=== Begin Enclosure ===

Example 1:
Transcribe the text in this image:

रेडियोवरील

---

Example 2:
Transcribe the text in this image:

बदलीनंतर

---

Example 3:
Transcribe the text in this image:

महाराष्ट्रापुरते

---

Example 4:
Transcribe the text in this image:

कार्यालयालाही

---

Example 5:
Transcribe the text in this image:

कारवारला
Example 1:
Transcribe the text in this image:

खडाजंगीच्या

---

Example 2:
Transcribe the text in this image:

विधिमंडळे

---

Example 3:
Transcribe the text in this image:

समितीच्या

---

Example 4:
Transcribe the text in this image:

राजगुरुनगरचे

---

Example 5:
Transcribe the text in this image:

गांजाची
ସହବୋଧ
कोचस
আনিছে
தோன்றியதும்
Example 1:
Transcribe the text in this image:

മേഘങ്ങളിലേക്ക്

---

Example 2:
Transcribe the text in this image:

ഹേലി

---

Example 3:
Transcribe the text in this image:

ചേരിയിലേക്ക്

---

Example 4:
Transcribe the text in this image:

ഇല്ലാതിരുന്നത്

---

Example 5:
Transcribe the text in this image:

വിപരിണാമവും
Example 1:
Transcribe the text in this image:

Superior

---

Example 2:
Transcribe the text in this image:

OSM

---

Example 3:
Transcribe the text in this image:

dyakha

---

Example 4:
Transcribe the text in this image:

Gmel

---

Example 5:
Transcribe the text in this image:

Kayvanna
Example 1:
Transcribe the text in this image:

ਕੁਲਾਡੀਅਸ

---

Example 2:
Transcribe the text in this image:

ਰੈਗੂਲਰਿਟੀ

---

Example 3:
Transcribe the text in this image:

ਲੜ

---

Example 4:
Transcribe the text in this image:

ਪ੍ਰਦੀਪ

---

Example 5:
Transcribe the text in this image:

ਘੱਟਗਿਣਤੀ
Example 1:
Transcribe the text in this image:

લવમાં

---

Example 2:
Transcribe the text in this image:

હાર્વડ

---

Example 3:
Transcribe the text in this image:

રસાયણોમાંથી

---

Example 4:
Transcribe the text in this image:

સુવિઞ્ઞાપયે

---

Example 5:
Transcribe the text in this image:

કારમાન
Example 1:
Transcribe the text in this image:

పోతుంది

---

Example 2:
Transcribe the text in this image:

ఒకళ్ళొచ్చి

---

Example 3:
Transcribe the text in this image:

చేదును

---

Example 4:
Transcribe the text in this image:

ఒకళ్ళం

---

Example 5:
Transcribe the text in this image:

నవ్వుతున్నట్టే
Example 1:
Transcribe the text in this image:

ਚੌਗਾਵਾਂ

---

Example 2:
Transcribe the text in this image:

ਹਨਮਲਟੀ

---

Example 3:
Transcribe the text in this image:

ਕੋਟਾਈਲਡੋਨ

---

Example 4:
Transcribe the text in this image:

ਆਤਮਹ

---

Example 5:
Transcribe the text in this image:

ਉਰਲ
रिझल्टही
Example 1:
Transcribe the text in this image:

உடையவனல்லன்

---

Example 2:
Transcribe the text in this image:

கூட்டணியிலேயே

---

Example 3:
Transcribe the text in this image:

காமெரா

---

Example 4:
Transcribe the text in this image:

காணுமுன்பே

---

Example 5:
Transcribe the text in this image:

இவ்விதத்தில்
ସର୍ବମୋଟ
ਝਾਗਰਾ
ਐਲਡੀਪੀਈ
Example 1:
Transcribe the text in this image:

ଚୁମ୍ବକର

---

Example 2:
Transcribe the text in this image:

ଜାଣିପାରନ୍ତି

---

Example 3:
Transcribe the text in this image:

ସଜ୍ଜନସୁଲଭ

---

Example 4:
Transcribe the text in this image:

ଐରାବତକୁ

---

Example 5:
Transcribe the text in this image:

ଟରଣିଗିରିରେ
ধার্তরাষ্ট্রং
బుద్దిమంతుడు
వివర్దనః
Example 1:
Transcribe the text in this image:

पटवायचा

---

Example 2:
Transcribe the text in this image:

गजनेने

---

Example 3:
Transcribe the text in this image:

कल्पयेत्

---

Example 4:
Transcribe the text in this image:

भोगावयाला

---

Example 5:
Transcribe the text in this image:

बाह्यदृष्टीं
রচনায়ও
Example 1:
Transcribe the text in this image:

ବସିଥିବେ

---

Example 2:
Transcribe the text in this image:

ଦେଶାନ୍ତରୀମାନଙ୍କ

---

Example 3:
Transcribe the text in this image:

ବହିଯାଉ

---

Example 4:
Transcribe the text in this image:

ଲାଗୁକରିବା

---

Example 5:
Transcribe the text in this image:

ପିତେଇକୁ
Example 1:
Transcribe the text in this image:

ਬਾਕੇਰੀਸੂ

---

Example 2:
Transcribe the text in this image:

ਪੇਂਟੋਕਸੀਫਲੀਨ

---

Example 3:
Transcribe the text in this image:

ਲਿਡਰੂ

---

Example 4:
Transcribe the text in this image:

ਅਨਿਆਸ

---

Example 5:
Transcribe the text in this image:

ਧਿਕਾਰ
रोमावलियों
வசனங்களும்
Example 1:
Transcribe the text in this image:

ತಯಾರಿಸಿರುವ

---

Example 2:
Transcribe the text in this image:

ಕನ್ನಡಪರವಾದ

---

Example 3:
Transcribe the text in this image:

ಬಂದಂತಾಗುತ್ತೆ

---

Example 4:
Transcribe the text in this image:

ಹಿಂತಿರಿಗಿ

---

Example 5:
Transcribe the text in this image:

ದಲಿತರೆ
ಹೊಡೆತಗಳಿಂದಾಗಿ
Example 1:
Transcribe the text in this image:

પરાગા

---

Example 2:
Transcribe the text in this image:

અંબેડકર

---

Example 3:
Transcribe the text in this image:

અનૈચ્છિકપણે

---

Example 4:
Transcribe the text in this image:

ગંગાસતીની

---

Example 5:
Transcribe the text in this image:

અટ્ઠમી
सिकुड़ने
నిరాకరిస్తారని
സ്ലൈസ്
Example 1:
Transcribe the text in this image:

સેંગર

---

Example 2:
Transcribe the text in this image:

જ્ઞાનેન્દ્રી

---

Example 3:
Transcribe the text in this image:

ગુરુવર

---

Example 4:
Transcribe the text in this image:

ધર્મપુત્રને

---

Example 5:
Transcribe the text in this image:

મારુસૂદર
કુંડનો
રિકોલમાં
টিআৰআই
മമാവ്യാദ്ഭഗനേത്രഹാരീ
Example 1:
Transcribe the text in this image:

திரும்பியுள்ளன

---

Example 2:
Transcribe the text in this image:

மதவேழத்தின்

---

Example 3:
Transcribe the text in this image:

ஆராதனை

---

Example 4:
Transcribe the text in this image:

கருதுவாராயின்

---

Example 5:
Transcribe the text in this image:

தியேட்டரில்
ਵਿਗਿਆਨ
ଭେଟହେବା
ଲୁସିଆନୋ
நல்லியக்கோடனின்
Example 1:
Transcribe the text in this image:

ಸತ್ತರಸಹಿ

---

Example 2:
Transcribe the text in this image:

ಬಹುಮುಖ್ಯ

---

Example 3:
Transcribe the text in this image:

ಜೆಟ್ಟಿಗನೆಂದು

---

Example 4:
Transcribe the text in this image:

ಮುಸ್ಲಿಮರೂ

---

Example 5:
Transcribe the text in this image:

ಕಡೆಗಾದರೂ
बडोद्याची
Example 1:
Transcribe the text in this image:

=== End Enclosure ===

ASSIGNMENT -> The listing above should be returned in full, exactly as shown.

RESPONSE TO THIS TASK ->
Example 1:
Transcribe the text in this image:

रेडियोवरील

---

Example 2:
Transcribe the text in this image:

बदलीनंतर

---

Example 3:
Transcribe the text in this image:

महाराष्ट्रापुरते

---

Example 4:
Transcribe the text in this image:

कार्यालयालाही

---

Example 5:
Transcribe the text in this image:

कारवारला
Example 1:
Transcribe the text in this image:

खडाजंगीच्या

---

Example 2:
Transcribe the text in this image:

विधिमंडळे

---

Example 3:
Transcribe the text in this image:

समितीच्या

---

Example 4:
Transcribe the text in this image:

राजगुरुनगरचे

---

Example 5:
Transcribe the text in this image:

गांजाची
ସହବୋଧ
कोचस
আনিছে
தோன்றியதும்
Example 1:
Transcribe the text in this image:

മേഘങ്ങളിലേക്ക്

---

Example 2:
Transcribe the text in this image:

ഹേലി

---

Example 3:
Transcribe the text in this image:

ചേരിയിലേക്ക്

---

Example 4:
Transcribe the text in this image:

ഇല്ലാതിരുന്നത്

---

Example 5:
Transcribe the text in this image:

വിപരിണാമവും
Example 1:
Transcribe the text in this image:

Superior

---

Example 2:
Transcribe the text in this image:

OSM

---

Example 3:
Transcribe the text in this image:

dyakha

---

Example 4:
Transcribe the text in this image:

Gmel

---

Example 5:
Transcribe the text in this image:

Kayvanna
Example 1:
Transcribe the text in this image:

ਕੁਲਾਡੀਅਸ

---

Example 2:
Transcribe the text in this image:

ਰੈਗੂਲਰਿਟੀ

---

Example 3:
Transcribe the text in this image:

ਲੜ

---

Example 4:
Transcribe the text in this image:

ਪ੍ਰਦੀਪ

---

Example 5:
Transcribe the text in this image:

ਘੱਟਗਿਣਤੀ
Example 1:
Transcribe the text in this image:

લવમાં

---

Example 2:
Transcribe the text in this image:

હાર્વડ

---

Example 3:
Transcribe the text in this image:

રસાયણોમાંથી

---

Example 4:
Transcribe the text in this image:

સુવિઞ્ઞાપયે

---

Example 5:
Transcribe the text in this image:

કારમાન
Example 1:
Transcribe the text in this image:

పోతుంది

---

Example 2:
Transcribe the text in this image:

ఒకళ్ళొచ్చి

---

Example 3:
Transcribe the text in this image:

చేదును

---

Example 4:
Transcribe the text in this image:

ఒకళ్ళం

---

Example 5:
Transcribe the text in this image:

నవ్వుతున్నట్టే
Example 1:
Transcribe the text in this image:

ਚੌਗਾਵਾਂ

---

Example 2:
Transcribe the text in this image:

ਹਨਮਲਟੀ

---

Example 3:
Transcribe the text in this image:

ਕੋਟਾਈਲਡੋਨ

---

Example 4:
Transcribe the text in this image:

ਆਤਮਹ

---

Example 5:
Transcribe the text in this image:

ਉਰਲ
रिझल्टही
Example 1:
Transcribe the text in this image:

உடையவனல்லன்

---

Example 2:
Transcribe the text in this image:

கூட்டணியிலேயே

---

Example 3:
Transcribe the text in this image:

காமெரா

---

Example 4:
Transcribe the text in this image:

காணுமுன்பே

---

Example 5:
Transcribe the text in this image:

இவ்விதத்தில்
ସର୍ବମୋଟ
ਝਾਗਰਾ
ਐਲਡੀਪੀਈ
Example 1:
Transcribe the text in this image:

ଚୁମ୍ବକର

---

Example 2:
Transcribe the text in this image:

ଜାଣିପାରନ୍ତି

---

Example 3:
Transcribe the text in this image:

ସଜ୍ଜନସୁଲଭ

---

Example 4:
Transcribe the text in this image:

ଐରାବତକୁ

---

Example 5:
Transcribe the text in this image:

ଟରଣିଗିରିରେ
ধার্তরাষ্ট্রং
బుద్దిమంతుడు
వివర్దనః
Example 1:
Transcribe the text in this image:

पटवायचा

---

Example 2:
Transcribe the text in this image:

गजनेने

---

Example 3:
Transcribe the text in this image:

कल्पयेत्

---

Example 4:
Transcribe the text in this image:

भोगावयाला

---

Example 5:
Transcribe the text in this image:

बाह्यदृष्टीं
রচনায়ও
Example 1:
Transcribe the text in this image:

ବସିଥିବେ

---

Example 2:
Transcribe the text in this image:

ଦେଶାନ୍ତରୀମାନଙ୍କ

---

Example 3:
Transcribe the text in this image:

ବହିଯାଉ

---

Example 4:
Transcribe the text in this image:

ଲାଗୁକରିବା

---

Example 5:
Transcribe the text in this image:

ପିତେଇକୁ
Example 1:
Transcribe the text in this image:

ਬਾਕੇਰੀਸੂ

---

Example 2:
Transcribe the text in this image:

ਪੇਂਟੋਕਸੀਫਲੀਨ

---

Example 3:
Transcribe the text in this image:

ਲਿਡਰੂ

---

Example 4:
Transcribe the text in this image:

ਅਨਿਆਸ

---

Example 5:
Transcribe the text in this image:

ਧਿਕਾਰ
रोमावलियों
வசனங்களும்
Example 1:
Transcribe the text in this image:

ತಯಾರಿಸಿರುವ

---

Example 2:
Transcribe the text in this image:

ಕನ್ನಡಪರವಾದ

---

Example 3:
Transcribe the text in this image:

ಬಂದಂತಾಗುತ್ತೆ

---

Example 4:
Transcribe the text in this image:

ಹಿಂತಿರಿಗಿ

---

Example 5:
Transcribe the text in this image:

ದಲಿತರೆ
ಹೊಡೆತಗಳಿಂದಾಗಿ
Example 1:
Transcribe the text in this image:

પરાગા

---

Example 2:
Transcribe the text in this image:

અંબેડકર

---

Example 3:
Transcribe the text in this image:

અનૈચ્છિકપણે

---

Example 4:
Transcribe the text in this image:

ગંગાસતીની

---

Example 5:
Transcribe the text in this image:

અટ્ઠમી
सिकुड़ने
నిరాకరిస్తారని
സ്ലൈസ്
Example 1:
Transcribe the text in this image:

સેંગર

---

Example 2:
Transcribe the text in this image:

જ્ઞાનેન્દ્રી

---

Example 3:
Transcribe the text in this image:

ગુરુવર

---

Example 4:
Transcribe the text in this image:

ધર્મપુત્રને

---

Example 5:
Transcribe the text in this image:

મારુસૂદર
કુંડનો
રિકોલમાં
টিআৰআই
മമാവ്യാദ്ഭഗനേത്രഹാരീ
Example 1:
Transcribe the text in this image:

திரும்பியுள்ளன

---

Example 2:
Transcribe the text in this image:

மதவேழத்தின்

---

Example 3:
Transcribe the text in this image:

ஆராதனை

---

Example 4:
Transcribe the text in this image:

கருதுவாராயின்

---

Example 5:
Transcribe the text in this image:

தியேட்டரில்
ਵਿਗਿਆਨ
ଭେଟହେବା
ଲୁସିଆନୋ
நல்லியக்கோடனின்
Example 1:
Transcribe the text in this image:

ಸತ್ತರಸಹಿ

---

Example 2:
Transcribe the text in this image:

ಬಹುಮುಖ್ಯ

---

Example 3:
Transcribe the text in this image:

ಜೆಟ್ಟಿಗನೆಂದು

---

Example 4:
Transcribe the text in this image:

ಮುಸ್ಲಿಮರೂ

---

Example 5:
Transcribe the text in this image:

ಕಡೆಗಾದರೂ
बडोद्याची
Example 1:
Transcribe the text in this image:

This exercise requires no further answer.